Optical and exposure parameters
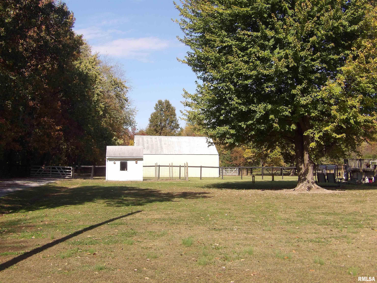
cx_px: 188
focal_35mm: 46
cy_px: 142
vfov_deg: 31.5
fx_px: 501
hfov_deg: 41.2
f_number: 3.8
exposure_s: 1/713
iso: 100
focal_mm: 8.2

▸ **DIRECTIONS**
Your copy should match the data exactly, apart from the images, which are dropped.

▸ **TASK ANSWER**
cx_px: 188
focal_35mm: 46
cy_px: 142
vfov_deg: 31.5
fx_px: 501
hfov_deg: 41.2
f_number: 3.8
exposure_s: 1/713
iso: 100
focal_mm: 8.2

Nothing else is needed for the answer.